# Directions
Extract every record, exactly as written, and ignore the pictures.

[Stored data entries]
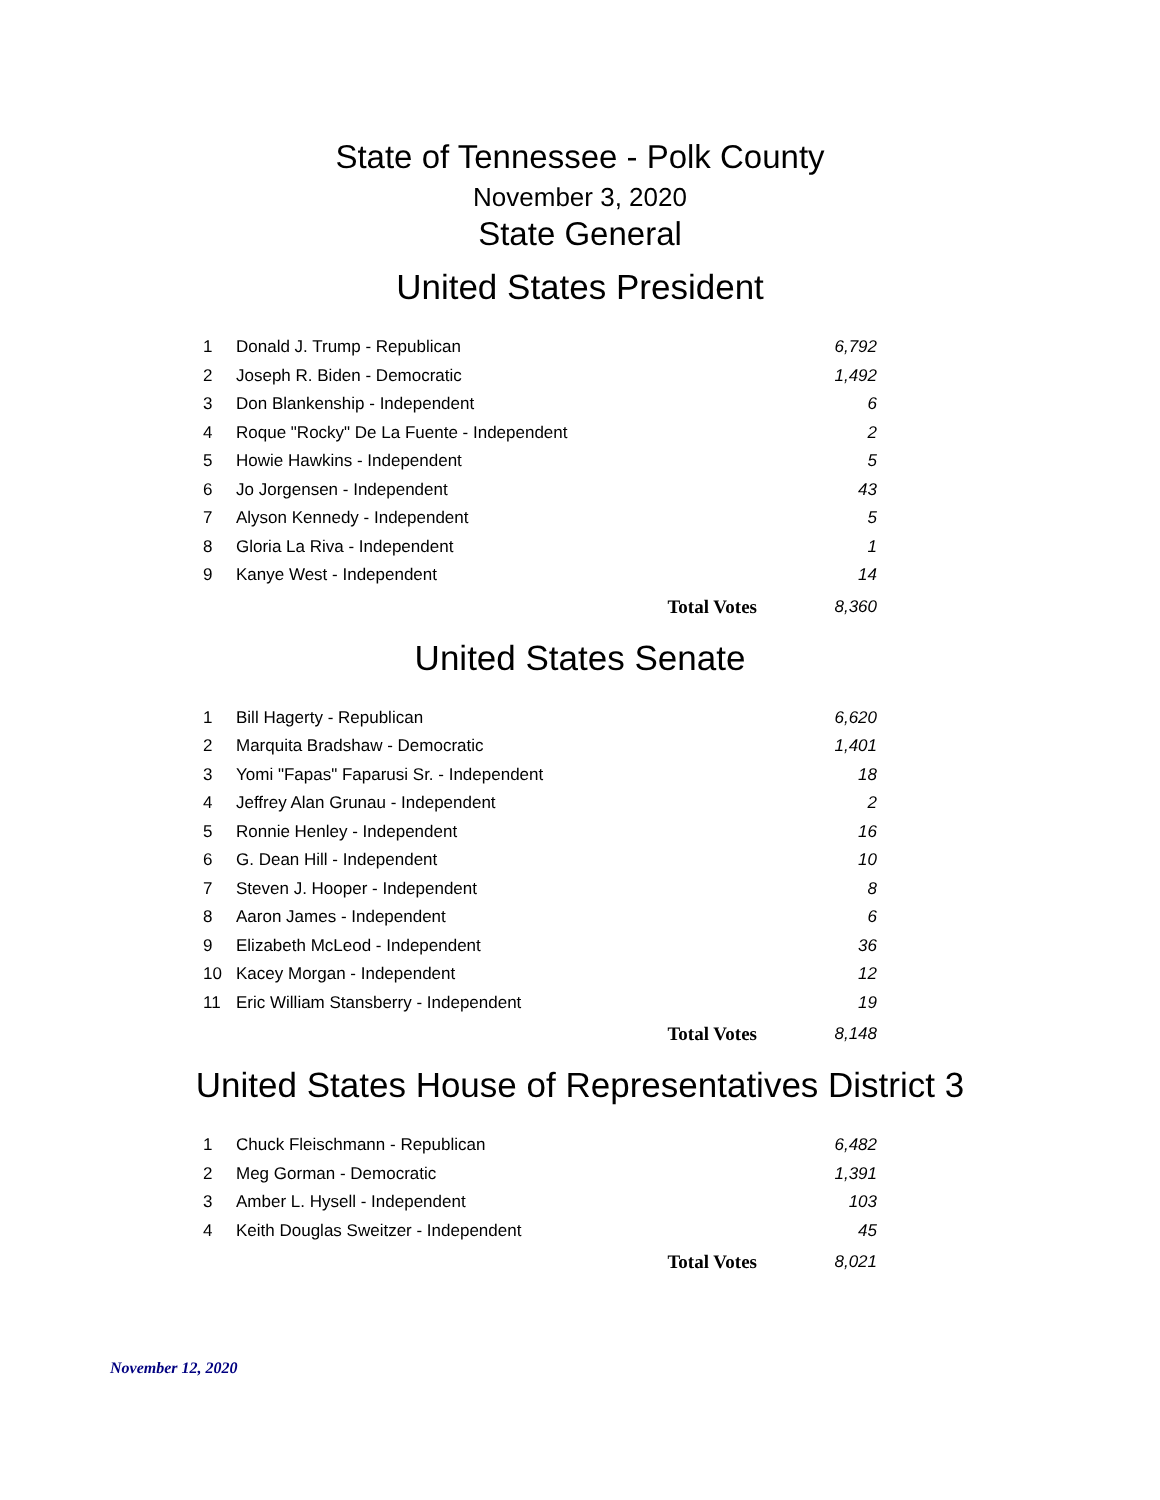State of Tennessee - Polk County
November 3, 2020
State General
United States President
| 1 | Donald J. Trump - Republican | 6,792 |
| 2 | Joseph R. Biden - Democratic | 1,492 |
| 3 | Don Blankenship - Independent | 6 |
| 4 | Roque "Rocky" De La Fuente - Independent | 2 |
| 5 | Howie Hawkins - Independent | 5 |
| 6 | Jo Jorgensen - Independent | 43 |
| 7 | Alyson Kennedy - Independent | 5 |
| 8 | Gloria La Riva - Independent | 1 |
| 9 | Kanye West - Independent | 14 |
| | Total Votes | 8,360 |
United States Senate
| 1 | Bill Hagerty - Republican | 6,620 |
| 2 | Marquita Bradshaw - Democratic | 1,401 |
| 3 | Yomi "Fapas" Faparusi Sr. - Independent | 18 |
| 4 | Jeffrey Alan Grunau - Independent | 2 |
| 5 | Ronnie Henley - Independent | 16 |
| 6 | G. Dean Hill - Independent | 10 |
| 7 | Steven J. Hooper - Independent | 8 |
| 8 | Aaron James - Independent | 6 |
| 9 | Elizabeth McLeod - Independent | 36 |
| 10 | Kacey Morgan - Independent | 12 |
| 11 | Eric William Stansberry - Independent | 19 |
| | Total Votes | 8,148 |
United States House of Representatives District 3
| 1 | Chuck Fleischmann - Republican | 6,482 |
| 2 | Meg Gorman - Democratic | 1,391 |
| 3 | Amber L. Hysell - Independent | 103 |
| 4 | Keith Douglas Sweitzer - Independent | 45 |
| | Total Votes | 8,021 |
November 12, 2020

# Problem solution
State of Tennessee - Polk County
November 3, 2020
State General
United States President
| 1 | Donald J. Trump - Republican | 6,792 |
| 2 | Joseph R. Biden - Democratic | 1,492 |
| 3 | Don Blankenship - Independent | 6 |
| 4 | Roque "Rocky" De La Fuente - Independent | 2 |
| 5 | Howie Hawkins - Independent | 5 |
| 6 | Jo Jorgensen - Independent | 43 |
| 7 | Alyson Kennedy - Independent | 5 |
| 8 | Gloria La Riva - Independent | 1 |
| 9 | Kanye West - Independent | 14 |
| | Total Votes | 8,360 |
United States Senate
| 1 | Bill Hagerty - Republican | 6,620 |
| 2 | Marquita Bradshaw - Democratic | 1,401 |
| 3 | Yomi "Fapas" Faparusi Sr. - Independent | 18 |
| 4 | Jeffrey Alan Grunau - Independent | 2 |
| 5 | Ronnie Henley - Independent | 16 |
| 6 | G. Dean Hill - Independent | 10 |
| 7 | Steven J. Hooper - Independent | 8 |
| 8 | Aaron James - Independent | 6 |
| 9 | Elizabeth McLeod - Independent | 36 |
| 10 | Kacey Morgan - Independent | 12 |
| 11 | Eric William Stansberry - Independent | 19 |
| | Total Votes | 8,148 |
United States House of Representatives District 3
| 1 | Chuck Fleischmann - Republican | 6,482 |
| 2 | Meg Gorman - Democratic | 1,391 |
| 3 | Amber L. Hysell - Independent | 103 |
| 4 | Keith Douglas Sweitzer - Independent | 45 |
| | Total Votes | 8,021 |
November 12, 2020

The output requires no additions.